SOFIFI — Pemerintah Provinsi Maluku Utara menargetkan pendapatan daerah dalam Rancangan Perubahan Anggaran Pendapatan dan Belanja Daerah (APBD-P) Tahun Anggaran 2026 meningkat 18,66 persen menjadi Rp3,318 triliun.
Hal tersebut disampaikan Wakil Gubernur Maluku Utara, H. Sarbin Sehe, saat membacakan Penjelasan Kepala Daerah atas Ranperda Perubahan APBD Tahun Anggaran 2026 dalam Rapat Paripurna DPRD Maluku Utara, Rabu (16/9/2026).
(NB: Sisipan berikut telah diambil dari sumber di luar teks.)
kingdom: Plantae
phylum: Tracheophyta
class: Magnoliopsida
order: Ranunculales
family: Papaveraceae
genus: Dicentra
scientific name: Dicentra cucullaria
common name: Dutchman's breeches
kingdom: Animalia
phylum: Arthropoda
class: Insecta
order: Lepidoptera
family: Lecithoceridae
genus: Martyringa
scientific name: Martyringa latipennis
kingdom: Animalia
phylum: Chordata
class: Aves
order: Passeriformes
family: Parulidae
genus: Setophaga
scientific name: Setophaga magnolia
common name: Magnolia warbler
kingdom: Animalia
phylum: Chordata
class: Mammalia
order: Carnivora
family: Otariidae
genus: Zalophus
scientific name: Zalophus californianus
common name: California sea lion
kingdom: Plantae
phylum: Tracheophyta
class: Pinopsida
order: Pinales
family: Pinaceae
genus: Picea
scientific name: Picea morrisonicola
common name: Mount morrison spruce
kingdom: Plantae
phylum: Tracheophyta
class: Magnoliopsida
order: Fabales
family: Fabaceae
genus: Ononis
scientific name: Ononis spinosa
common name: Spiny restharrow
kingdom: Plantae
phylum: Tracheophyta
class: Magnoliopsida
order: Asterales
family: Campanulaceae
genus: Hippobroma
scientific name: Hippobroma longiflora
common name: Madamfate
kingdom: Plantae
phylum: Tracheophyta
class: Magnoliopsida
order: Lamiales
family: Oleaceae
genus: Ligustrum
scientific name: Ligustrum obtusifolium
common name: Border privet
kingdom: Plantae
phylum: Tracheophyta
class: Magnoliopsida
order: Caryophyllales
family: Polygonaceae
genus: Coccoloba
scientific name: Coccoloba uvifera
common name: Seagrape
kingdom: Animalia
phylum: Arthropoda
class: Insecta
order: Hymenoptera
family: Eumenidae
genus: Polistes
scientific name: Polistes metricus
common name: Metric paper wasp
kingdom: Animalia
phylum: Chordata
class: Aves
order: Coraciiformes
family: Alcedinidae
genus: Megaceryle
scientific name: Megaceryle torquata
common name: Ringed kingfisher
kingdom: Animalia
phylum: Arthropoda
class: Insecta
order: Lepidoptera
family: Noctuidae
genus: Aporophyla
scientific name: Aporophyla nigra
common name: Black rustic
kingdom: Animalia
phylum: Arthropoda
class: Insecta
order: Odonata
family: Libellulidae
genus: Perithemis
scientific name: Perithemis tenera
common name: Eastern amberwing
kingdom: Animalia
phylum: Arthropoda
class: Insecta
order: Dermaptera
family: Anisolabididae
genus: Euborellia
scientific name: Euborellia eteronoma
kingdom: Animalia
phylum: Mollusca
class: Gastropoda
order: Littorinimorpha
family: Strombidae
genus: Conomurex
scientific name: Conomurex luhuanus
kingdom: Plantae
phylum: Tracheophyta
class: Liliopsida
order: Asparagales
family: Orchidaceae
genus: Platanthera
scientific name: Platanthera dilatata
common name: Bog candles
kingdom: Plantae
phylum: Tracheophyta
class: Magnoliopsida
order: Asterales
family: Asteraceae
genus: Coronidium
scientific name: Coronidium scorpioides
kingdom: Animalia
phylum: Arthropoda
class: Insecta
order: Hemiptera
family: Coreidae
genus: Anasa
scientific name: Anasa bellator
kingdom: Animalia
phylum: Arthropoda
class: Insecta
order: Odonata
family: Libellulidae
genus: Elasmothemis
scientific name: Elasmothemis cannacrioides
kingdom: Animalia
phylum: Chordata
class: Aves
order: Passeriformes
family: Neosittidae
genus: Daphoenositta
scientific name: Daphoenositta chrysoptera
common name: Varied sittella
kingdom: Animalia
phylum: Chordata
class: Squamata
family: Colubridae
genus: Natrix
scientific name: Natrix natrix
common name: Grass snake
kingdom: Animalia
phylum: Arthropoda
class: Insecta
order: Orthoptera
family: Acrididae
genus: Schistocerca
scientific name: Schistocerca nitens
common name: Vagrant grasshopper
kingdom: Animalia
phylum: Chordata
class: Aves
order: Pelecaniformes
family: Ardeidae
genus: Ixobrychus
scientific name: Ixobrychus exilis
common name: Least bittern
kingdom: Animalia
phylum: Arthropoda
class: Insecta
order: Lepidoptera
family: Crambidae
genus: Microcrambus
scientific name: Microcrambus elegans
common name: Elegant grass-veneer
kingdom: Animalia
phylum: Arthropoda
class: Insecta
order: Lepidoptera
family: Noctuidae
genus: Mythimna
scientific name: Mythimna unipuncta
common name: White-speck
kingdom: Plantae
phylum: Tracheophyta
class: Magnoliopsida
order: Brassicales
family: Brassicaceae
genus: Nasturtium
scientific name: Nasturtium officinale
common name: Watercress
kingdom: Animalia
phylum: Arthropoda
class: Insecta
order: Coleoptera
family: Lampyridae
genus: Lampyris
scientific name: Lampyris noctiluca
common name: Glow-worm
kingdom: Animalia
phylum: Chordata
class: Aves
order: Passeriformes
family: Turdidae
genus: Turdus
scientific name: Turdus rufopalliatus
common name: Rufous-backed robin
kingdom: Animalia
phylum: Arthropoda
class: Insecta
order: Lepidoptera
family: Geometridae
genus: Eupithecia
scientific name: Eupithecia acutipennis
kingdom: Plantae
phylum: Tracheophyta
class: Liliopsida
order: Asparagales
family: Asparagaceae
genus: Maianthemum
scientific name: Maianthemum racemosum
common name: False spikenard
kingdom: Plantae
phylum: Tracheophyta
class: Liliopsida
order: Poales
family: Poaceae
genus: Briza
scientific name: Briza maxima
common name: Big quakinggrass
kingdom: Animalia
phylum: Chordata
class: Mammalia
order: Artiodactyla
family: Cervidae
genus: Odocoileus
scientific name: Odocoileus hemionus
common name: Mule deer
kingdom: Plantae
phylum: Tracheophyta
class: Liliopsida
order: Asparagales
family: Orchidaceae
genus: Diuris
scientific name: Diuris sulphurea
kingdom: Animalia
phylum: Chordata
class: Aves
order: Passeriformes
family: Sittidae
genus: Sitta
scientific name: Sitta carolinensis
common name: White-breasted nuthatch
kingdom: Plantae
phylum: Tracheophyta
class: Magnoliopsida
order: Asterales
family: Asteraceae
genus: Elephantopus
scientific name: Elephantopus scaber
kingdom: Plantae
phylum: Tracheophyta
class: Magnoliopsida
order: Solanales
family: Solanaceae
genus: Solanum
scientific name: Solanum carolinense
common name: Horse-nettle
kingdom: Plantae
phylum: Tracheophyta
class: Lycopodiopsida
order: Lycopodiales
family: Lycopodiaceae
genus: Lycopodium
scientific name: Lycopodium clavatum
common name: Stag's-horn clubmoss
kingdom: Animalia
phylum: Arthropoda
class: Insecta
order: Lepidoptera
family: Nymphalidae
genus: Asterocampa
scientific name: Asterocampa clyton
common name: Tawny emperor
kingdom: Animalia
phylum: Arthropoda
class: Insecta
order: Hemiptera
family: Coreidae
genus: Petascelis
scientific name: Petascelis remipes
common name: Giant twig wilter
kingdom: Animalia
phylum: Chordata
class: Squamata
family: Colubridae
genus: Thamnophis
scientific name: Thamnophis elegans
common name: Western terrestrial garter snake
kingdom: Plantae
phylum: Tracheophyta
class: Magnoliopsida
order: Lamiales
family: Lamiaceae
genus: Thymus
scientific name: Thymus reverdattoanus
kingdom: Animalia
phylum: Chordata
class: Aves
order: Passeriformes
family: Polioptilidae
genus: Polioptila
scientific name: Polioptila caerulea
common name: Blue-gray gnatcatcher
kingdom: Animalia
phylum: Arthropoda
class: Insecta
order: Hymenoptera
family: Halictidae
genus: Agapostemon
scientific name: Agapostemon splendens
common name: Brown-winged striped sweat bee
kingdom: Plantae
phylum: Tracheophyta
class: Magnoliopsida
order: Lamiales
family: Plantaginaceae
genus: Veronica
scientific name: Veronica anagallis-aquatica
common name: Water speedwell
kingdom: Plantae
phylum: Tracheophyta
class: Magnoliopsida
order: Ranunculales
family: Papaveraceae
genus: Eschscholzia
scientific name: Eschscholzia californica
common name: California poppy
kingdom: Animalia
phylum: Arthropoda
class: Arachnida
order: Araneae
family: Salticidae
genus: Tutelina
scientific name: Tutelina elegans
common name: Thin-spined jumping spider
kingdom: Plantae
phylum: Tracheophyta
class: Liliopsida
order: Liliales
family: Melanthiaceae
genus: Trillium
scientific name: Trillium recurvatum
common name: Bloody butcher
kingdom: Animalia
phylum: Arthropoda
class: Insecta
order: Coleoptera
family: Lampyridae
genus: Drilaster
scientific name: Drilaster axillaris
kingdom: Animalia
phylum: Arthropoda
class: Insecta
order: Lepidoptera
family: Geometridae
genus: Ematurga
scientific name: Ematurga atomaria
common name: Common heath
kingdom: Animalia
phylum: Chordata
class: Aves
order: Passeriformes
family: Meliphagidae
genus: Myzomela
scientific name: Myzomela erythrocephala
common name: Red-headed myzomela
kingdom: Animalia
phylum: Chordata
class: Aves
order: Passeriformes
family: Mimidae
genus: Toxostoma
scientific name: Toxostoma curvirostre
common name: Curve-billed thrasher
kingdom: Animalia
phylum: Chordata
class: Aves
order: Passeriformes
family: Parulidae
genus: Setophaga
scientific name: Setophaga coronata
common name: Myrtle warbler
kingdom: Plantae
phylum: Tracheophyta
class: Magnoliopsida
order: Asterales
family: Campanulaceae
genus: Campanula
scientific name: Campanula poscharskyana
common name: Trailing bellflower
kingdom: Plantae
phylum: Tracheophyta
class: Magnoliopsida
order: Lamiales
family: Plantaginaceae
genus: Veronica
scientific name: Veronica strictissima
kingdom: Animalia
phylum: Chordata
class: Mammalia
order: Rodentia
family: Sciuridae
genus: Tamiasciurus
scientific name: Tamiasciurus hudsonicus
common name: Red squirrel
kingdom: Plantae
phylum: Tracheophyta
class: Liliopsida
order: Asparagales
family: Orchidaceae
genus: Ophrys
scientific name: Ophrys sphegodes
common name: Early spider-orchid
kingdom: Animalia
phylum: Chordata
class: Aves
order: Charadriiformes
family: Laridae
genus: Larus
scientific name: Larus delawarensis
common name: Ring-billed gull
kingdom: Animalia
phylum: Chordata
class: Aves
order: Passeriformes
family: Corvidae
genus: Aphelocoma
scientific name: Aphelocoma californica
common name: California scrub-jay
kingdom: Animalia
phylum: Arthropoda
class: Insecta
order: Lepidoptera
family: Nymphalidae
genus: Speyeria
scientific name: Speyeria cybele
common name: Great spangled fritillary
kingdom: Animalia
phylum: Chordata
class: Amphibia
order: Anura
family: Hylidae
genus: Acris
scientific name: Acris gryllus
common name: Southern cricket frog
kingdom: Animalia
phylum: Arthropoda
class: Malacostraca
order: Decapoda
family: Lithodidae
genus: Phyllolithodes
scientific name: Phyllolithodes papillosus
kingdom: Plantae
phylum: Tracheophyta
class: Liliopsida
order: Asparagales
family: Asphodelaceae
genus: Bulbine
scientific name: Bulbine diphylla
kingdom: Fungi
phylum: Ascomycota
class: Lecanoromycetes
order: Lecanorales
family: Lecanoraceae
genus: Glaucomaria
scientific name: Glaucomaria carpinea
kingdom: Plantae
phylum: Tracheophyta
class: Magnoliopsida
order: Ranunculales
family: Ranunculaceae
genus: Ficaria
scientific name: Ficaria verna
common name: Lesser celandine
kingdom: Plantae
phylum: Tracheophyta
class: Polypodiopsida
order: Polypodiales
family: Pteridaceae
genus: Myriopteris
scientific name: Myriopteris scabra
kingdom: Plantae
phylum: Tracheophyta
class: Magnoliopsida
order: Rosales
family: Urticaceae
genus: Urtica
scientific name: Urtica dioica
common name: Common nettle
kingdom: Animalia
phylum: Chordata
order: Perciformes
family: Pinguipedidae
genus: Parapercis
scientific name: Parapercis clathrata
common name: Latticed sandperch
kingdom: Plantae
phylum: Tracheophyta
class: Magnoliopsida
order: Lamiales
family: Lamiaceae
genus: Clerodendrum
Rapat paripurna diawali oleh Husni Bopeng yang menjelaskan bahwa APBD merupakan rencana keuangan daerah yang ditetapkan melalui Peraturan Daerah. Menurutnya, perubahan APBD dapat dilakukan sesuai ketentuan peraturan perundang-undangan.
“Perubahan hanya dapat dilakukan sekali dalam setahun yang telah diatur dalam Undang-Undang Nomor 23 Tahun 2014 tentang Pemerintahan Daerah dan PP Nomor 12 Tahun 2019,” ujar Husni.
“Atas dasar kedua regulasi tersebutlah terselenggara sidang pada siang hari ini,” lanjutnya.
Dalam nota penjelasan Kepala Daerah, Sarbin Sehe menyampaikan bahwa struktur Ranperda Perubahan APBD TA 2026 mencakup komponen pendapatan daerah dan belanja daerah. Pendapatan daerah terdiri atas Pendapatan Asli Daerah (PAD), pendapatan transfer, serta lain-lain pendapatan daerah yang sah.
Berdasarkan rancangan perubahan tersebut, pendapatan daerah mengalami peningkatan dari target sebelumnya. Pemerintah Provinsi Maluku Utara menargetkan pendapatan daerah sebesar Rp3,318 triliun atau meningkat 18,66 persen.
Kenaikan tersebut berasal dari beberapa komponen utama.
Pertama, Pendapatan Asli Daerah (PAD) naik 39,02 persen, dari sebelumnya Rp1,165 triliun menjadi Rp1,620 triliun.
Kedua, pendapatan transfer meningkat 4,11 persen, dari Rp1,630 triliun menjadi Rp1,697 triliun.
Ketiga, lain-lain pendapatan daerah yang sah naik 30,52 persen, dari Rp212 juta menjadi Rp277 juta.
Di sisi lain, komponen Belanja Daerah dalam APBD Perubahan TA 2026 juga mengalami peningkatan sebesar 29,80 persen menjadi Rp3,659 triliun.
Sarbin mengatakan, perubahan struktur APBD tersebut merupakan bagian dari proses penyesuaian kebijakan keuangan daerah terhadap dinamika kondisi lingkungan strategis serta prioritas pembangunan yang telah ditetapkan.
Menurutnya, melalui Perubahan APBD, pemerintah daerah berupaya memastikan pengelolaan anggaran tetap terarah dan efektif sehingga mampu mendukung pencapaian sasaran pembangunan di Maluku Utara.
“Kami ingin memastikan setiap rupiah dalam APBD benar-benar memberikan manfaat nyata bagi masyarakat Maluku Utara. Dengan kerja sama yang solid antara pemerintah daerah dan DPRD, saya optimistis program prioritas ini akan menjadi langkah nyata dalam mewujudkan kesejahteraan rakyat,” pungkas Wagub.